Among the lines of the entries below, count those containing the word "bowl" and answer with the number only.

RECORD EXCERPTS:
----------

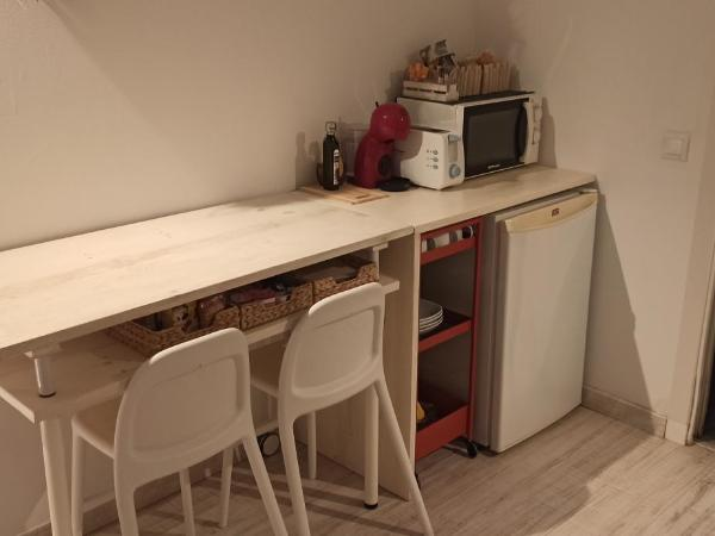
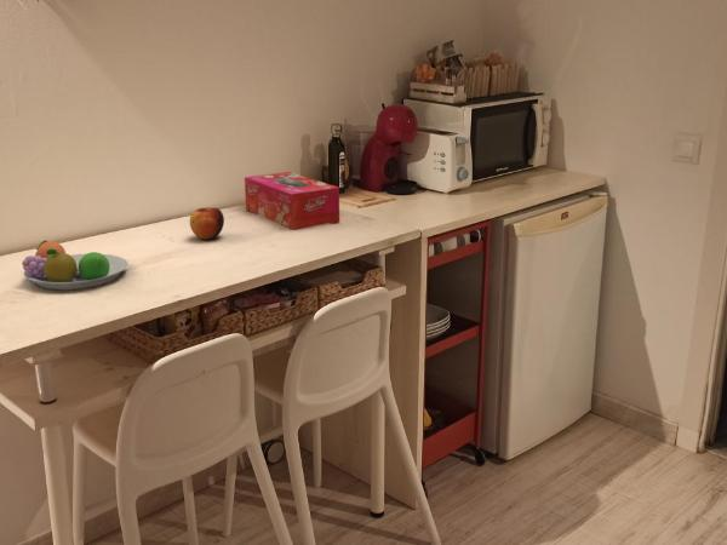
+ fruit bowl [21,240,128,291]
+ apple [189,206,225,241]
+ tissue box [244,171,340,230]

----------

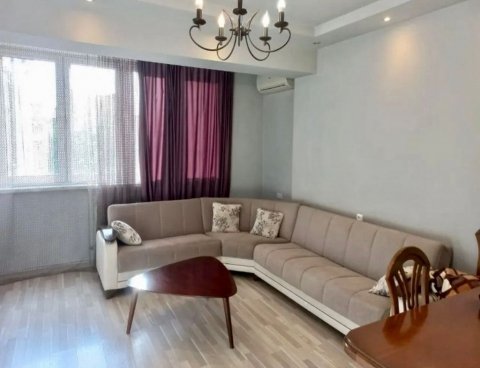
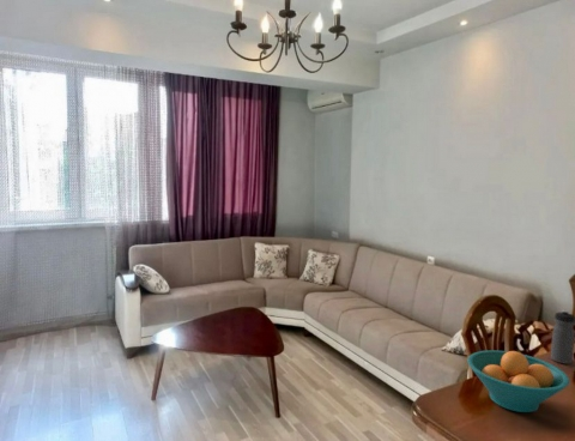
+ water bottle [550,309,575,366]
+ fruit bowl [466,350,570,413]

----------

SOLUTION BELOW: 2